Required work:
For the full listing below, write out each entry exactly and exclude the images.

Supplied data:
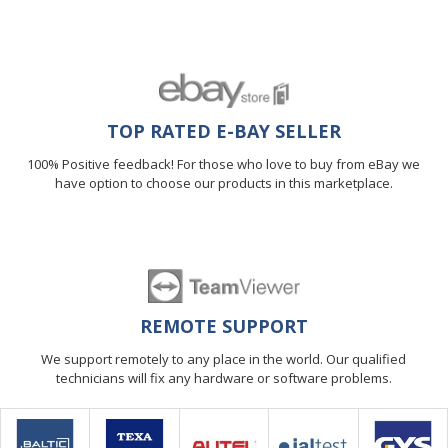
TOP RATED E-BAY SELLER
100% Positive feedback! For those who love to buy from eBay we
have option to choose our products in this marketplace.
REMOTE SUPPORT
We support remotely to any place in the world. Our qualified
technicians will fix any hardware or software problems.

Your solution:
TOP RATED E-BAY SELLER
100% Positive feedback! For those who love to buy from eBay we
have option to choose our products in this marketplace.
REMOTE SUPPORT
We support remotely to any place in the world. Our qualified
technicians will fix any hardware or software problems.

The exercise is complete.